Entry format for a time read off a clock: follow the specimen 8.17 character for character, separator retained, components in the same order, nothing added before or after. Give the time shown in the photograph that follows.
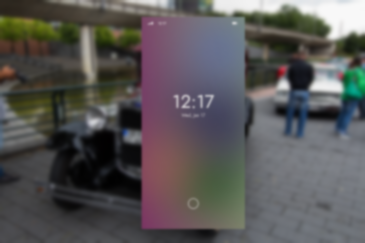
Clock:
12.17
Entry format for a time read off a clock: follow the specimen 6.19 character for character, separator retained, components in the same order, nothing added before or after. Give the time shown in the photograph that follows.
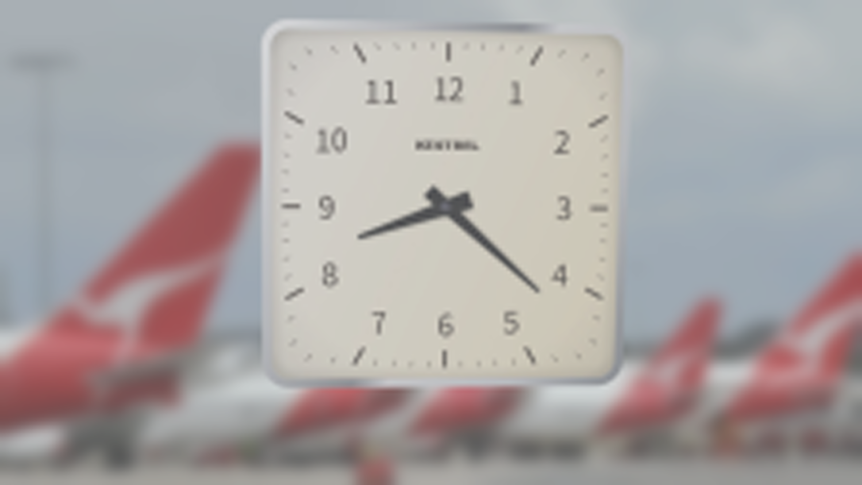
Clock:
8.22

...

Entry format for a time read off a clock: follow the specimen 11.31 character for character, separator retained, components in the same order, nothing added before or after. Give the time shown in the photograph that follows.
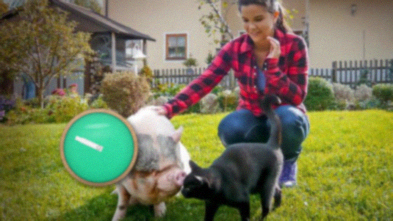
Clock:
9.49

Problem details → Pull out each line of the listing above that contains the string "Give", matching case exactly.

Written answer →
Entry format for a time read off a clock: follow the specimen 8.17 character for character, separator retained, components in the same order, nothing added before or after. Give the time shown in the photograph that follows.
Entry format for a time read off a clock: follow the specimen 6.19 character for character, separator retained, components in the same order, nothing added before or after. Give the time shown in the photograph that follows.
Entry format for a time read off a clock: follow the specimen 11.31 character for character, separator retained, components in the same order, nothing added before or after. Give the time shown in the photograph that follows.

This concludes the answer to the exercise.